Wilson disliked the Constitution’s limits on federal authority and argued that the freedom it sought to protect was illusory; true freedom, according to him, came from the receipt of government benefits so people could thereby accomplish their goals in life. To Wilson, “freedom” didn’t mean the absence of coercion: rather, it depended upon government coercing some to give to others. Similarly, Pound was dissatisfied with our common law and constitutional traditions, advocating that judges set aside precedents and instead decide cases with “social justice” in mind.
Sowell abhors that “progressive” trait. Humanity has always had plenty of arrogant busybodies who are eager to rearrange society — to make decisions for other people. They are only dangerous when they can harness the power of government to implement their utopian schemes. A point he drives home is that the “reformers” are not the people who will pay for the cost of their errors. If readers learn nothing else from this book, they should understand that when decision-makers bear no cost if they are wrong, we will have a lot of bad decisions. Increasingly, that is exactly what’s going on as government power expands.
For example, intellectuals push for minimum-wage laws, claiming that such laws help to lift poor workers out of poverty by ensuring a “living wage.” They are wrong about that. Minimum-wage laws make many low-skilled workers unemployable because employers cannot afford to pay the mandated minimum hourly wage. But the intellectual crusaders don’t bear the cost of their unemployment: the hapless workers do.
Another good illustration Sowell gives is laws against payday lending. Payday lenders make short-term loans to people who are desperate for immediate cash. The borrowers are people who don’t have other ready sources of cash or credit and they pay what is a high interest rate for short-term loans. Progressive busybodies have managed to outlaw payday lending in some states, and they say they are protecting the poor against “exploitation.” But as Sowell points out, this deprives the poor of one option they could turn to when they’re badly in need of cash without providing them anything better. You can’t make people better off by taking options away from them. This is another case where intellectuals don’t bear the price of being wrong.

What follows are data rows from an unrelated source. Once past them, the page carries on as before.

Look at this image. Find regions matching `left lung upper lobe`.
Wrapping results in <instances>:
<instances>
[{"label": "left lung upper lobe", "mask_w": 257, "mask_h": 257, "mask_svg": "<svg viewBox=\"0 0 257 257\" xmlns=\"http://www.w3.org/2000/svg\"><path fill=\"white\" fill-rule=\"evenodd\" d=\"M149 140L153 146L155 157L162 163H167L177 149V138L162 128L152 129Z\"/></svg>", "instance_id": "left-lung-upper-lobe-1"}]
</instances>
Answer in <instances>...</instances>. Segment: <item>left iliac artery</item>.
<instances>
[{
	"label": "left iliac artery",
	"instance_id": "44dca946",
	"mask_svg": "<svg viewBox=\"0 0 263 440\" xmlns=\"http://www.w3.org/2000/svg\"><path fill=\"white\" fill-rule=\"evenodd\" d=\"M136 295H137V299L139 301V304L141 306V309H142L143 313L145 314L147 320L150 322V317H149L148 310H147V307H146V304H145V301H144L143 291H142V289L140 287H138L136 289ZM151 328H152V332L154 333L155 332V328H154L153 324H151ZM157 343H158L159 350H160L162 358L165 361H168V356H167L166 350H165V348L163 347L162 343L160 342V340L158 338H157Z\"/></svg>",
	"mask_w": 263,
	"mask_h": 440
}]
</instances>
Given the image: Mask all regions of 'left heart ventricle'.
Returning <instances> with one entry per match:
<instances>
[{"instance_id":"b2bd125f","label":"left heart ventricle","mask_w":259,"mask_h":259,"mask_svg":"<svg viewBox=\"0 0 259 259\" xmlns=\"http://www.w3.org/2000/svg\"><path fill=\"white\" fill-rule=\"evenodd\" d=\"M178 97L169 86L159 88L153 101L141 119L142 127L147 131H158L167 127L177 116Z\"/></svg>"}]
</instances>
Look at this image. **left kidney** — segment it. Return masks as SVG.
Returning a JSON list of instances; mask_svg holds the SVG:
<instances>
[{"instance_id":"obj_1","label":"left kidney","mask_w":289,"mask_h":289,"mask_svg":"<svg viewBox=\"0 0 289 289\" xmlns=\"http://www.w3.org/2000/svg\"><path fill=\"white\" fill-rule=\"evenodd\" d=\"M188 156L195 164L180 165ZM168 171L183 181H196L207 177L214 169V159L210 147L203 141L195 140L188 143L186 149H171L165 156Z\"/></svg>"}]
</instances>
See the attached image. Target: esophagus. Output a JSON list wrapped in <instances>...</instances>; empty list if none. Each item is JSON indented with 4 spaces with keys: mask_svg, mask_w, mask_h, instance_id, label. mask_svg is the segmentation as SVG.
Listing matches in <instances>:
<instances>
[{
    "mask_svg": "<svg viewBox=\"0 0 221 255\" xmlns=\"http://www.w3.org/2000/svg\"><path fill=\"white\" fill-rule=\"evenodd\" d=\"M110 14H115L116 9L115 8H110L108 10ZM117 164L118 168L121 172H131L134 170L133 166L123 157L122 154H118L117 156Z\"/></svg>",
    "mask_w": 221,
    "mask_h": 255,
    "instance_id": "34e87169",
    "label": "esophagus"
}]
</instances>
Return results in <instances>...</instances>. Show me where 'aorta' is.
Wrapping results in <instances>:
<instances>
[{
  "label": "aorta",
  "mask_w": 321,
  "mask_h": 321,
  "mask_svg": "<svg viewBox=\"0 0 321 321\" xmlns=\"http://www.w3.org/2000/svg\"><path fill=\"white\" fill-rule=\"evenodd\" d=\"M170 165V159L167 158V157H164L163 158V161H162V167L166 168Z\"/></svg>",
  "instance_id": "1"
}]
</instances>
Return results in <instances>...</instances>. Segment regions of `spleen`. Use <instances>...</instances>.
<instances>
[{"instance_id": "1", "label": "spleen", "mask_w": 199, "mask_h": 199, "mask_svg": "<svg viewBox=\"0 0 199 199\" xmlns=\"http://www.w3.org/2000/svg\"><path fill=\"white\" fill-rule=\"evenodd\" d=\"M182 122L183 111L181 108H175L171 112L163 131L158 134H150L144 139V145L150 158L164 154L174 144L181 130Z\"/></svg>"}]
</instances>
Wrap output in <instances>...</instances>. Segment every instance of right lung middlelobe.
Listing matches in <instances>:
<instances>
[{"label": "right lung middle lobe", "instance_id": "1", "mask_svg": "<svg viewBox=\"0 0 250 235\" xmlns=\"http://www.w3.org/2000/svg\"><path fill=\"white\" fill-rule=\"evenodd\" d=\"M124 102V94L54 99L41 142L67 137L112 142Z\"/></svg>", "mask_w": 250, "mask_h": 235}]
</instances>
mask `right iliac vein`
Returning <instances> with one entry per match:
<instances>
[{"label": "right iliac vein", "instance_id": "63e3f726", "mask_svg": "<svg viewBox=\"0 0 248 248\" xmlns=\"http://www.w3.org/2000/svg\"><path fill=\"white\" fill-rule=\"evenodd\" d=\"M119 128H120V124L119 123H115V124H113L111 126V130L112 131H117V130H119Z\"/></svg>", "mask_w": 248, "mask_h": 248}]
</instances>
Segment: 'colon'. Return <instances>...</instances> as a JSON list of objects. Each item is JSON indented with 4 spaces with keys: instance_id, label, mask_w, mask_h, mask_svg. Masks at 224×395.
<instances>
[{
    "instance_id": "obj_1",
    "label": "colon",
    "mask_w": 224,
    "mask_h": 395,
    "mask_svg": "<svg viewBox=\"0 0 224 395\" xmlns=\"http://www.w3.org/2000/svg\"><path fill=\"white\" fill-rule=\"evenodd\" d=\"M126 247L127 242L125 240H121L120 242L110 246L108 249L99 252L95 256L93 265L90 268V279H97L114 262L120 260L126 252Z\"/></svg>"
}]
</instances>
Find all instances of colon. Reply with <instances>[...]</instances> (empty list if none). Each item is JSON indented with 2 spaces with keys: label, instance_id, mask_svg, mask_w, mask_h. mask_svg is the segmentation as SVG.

Another of Sowell’s targets are the social justice zealots who seek to suppress the natural tendency to choose people based on merit because that is supposedly unfair. He writes, “In the social justice literature, unmerited advantages tend to be treated as deductions from the well-being of the rest of the population.” Thus, we hear again and again about how “the rich” are “taking” too high a percentage of “national income.” The reformers want people to think that they are being victimized by greedy plutocrats, thereby engendering support for more governmental activism. What they don’t want people to understand is that when highly productive people earn (not “take”) more, they are adding to prosperity, not depriving others of anything.
If you want to be well-equipped to spar with our Social Justice Warriors when they demand government expansion, you should read and absorb the wisdom of Thomas Sowell. You’ll be able to stop them in their tracks.